The Stolen Child resonates with modern thought that in many ways the innocence and gullibility of childhood is lost as indeed are children’s lifestyles in the modern world losing that protection that childhood once held from the fears of the real world. Musically it seems more simplistic with a delightful melody and a catchy beat. This poem was also interpreted by the Waterboys on their Celtic sounds album The Fisherman’s Blues. Take time to compare both. The words “the world is more full of weeping than you can understand” summarises the message.
There is a Genesis feel to the brief track The Realists: an intricate mellow acoustic accompaniment following echoing guitar strumming with delicate keyboards as does the following track To An Isle In The Water. To complete the collection of poems with The Fisherman, which although more upbeat is interesting in that listening to an actual reading of this poem the phrasing is very similar.
The vocal responsibilities are shared with fellow collaborator on the album, Andrew Laitres and also guest musicians have been assembled.
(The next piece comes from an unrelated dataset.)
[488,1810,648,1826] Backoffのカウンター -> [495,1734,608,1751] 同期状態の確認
Tony Levin and Jonas Reingold share some bass responsibilities, Flower Kings drummer Mirkko DeMaio enlisted too. Steve Hackett makes an appearance on one of the bonus tracks titled To A Child Dancing In The Wind.
Although the music is pertinent to the poems it doesn’t dominate but enhances. Nad admits that it is the words that are the main focus: “the music is a bit more sparse, there’s more air. The whole album is based around my vocals and Andrews guitars spiced up with some orchestral stuff. ”
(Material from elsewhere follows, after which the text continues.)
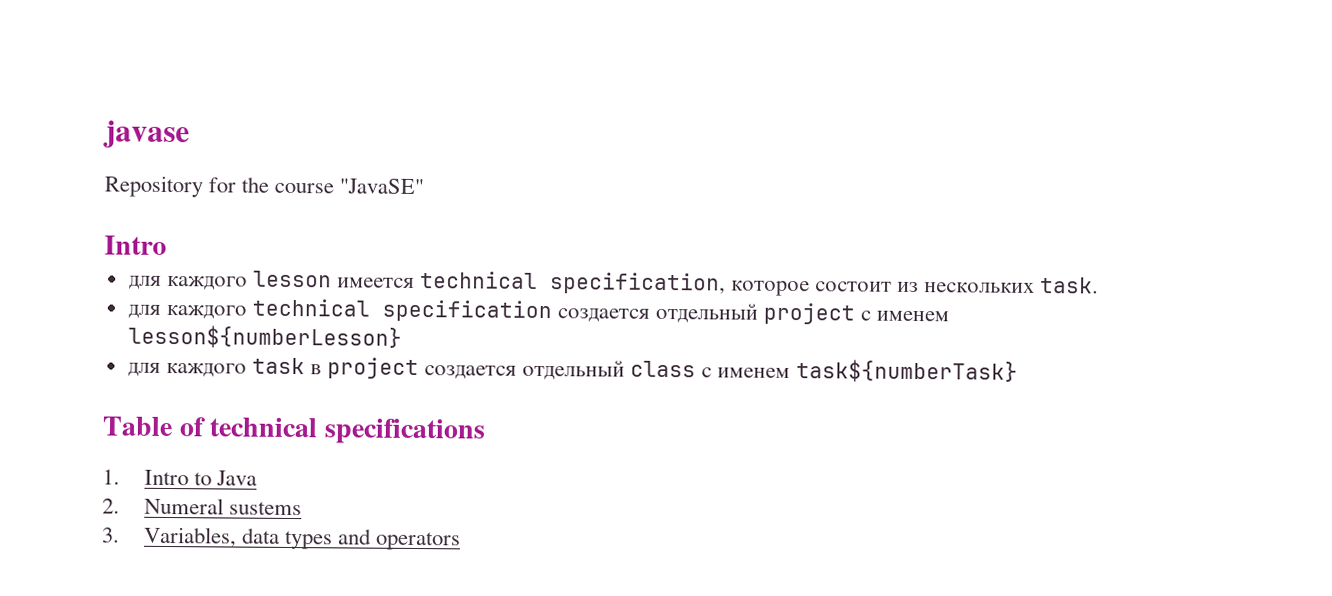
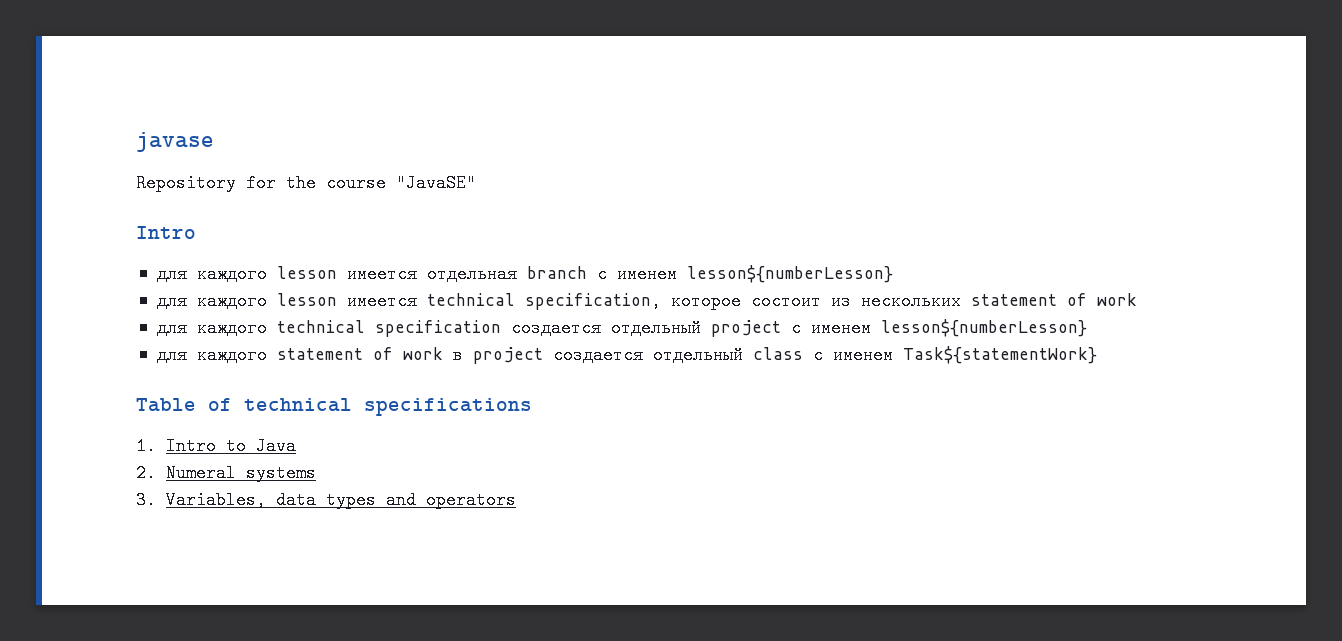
(167, 245) none -> [156,265,893,283] // для каждого lesson имеется отдельная branch c именем lesson${numberLesson}
[1040,277,1100,294] task. -> [970,293,1137,306] statement of work
[251,357,305,375] task -> [276,347,443,360] statement of work
[795,359,1018,383] task${numberTask} -> [902,346,1097,364] Task${statementWork}
[228,501,302,516] sustems -> [245,464,316,482] systems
Just as Yeats’ poetry evolved so does Nad’s musical style and tone show change. His music reflects Yeats’ romanticism and these tracks portray Yeat’s themes of love, loss and the mythical. Nad is rightly proud to believe this album includes some of his best work and although I am no specialist on the work of Yeats I am sure many of his advocates would appreciate and applaud his and Andrew Laitres’ efforts.